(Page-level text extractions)
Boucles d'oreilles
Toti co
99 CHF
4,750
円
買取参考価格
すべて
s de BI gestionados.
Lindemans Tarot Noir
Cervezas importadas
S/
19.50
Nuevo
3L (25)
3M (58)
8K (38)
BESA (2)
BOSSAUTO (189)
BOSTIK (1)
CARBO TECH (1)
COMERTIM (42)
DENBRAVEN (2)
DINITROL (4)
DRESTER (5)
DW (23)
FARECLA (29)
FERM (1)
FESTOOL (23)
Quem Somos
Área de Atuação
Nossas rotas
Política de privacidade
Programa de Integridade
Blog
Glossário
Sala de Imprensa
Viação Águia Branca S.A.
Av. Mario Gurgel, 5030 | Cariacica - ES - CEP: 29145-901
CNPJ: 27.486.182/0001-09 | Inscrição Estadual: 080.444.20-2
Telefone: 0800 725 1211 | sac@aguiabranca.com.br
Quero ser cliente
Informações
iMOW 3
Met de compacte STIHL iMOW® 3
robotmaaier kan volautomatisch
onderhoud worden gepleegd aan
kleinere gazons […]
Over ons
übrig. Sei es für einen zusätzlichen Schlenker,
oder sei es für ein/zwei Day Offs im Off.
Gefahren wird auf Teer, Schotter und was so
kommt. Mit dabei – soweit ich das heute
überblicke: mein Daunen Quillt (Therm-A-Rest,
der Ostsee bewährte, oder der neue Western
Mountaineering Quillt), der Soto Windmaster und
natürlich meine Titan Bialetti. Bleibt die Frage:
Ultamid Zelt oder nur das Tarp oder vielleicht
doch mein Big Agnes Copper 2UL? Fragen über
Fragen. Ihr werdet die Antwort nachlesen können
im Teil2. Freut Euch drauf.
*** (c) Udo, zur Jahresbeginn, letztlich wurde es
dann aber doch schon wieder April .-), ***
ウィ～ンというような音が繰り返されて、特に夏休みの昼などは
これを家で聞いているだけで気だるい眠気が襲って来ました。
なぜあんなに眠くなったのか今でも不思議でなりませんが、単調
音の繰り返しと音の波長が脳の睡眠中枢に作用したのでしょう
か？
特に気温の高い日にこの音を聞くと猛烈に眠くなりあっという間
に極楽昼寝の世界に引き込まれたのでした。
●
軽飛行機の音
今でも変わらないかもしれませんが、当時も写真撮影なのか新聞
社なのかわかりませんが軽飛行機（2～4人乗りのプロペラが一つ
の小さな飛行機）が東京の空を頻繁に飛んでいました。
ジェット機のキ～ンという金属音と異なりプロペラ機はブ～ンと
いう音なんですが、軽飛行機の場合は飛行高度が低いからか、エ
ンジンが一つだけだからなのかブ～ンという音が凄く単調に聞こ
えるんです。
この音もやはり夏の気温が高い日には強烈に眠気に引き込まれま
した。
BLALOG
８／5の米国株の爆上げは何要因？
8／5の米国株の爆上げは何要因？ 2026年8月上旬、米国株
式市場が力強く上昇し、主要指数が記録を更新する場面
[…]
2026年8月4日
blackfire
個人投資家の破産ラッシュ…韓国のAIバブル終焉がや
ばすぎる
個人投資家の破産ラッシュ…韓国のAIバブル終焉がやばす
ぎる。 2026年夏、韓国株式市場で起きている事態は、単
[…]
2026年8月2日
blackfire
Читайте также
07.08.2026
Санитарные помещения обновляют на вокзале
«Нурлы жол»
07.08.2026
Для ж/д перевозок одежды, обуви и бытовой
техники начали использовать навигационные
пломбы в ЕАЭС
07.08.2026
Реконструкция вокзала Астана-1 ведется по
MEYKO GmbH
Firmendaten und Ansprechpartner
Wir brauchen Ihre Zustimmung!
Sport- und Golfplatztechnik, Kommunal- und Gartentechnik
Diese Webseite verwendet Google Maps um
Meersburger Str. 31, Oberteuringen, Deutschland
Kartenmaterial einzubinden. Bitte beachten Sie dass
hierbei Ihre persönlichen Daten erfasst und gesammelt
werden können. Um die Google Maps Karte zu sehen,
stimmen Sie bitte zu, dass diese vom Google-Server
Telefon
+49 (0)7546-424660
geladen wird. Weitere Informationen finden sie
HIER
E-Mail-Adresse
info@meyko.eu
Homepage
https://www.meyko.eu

## WORK ITEM
Quote the entries verbatim from their start through the line containing "Ultamid Zelt oder", including that line.

## SOLUTION BELOW
Boucles d'oreilles
Toti co
99 CHF
4,750
円
買取参考価格
すべて
s de BI gestionados.
Lindemans Tarot Noir
Cervezas importadas
S/
19.50
Nuevo
3L (25)
3M (58)
8K (38)
BESA (2)
BOSSAUTO (189)
BOSTIK (1)
CARBO TECH (1)
COMERTIM (42)
DENBRAVEN (2)
DINITROL (4)
DRESTER (5)
DW (23)
FARECLA (29)
FERM (1)
FESTOOL (23)
Quem Somos
Área de Atuação
Nossas rotas
Política de privacidade
Programa de Integridade
Blog
Glossário
Sala de Imprensa
Viação Águia Branca S.A.
Av. Mario Gurgel, 5030 | Cariacica - ES - CEP: 29145-901
CNPJ: 27.486.182/0001-09 | Inscrição Estadual: 080.444.20-2
Telefone: 0800 725 1211 | sac@aguiabranca.com.br
Quero ser cliente
Informações
iMOW 3
Met de compacte STIHL iMOW® 3
robotmaaier kan volautomatisch
onderhoud worden gepleegd aan
kleinere gazons […]
Over ons
übrig. Sei es für einen zusätzlichen Schlenker,
oder sei es für ein/zwei Day Offs im Off.
Gefahren wird auf Teer, Schotter und was so
kommt. Mit dabei – soweit ich das heute
überblicke: mein Daunen Quillt (Therm-A-Rest,
der Ostsee bewährte, oder der neue Western
Mountaineering Quillt), der Soto Windmaster und
natürlich meine Titan Bialetti. Bleibt die Frage:
Ultamid Zelt oder nur das Tarp oder vielleicht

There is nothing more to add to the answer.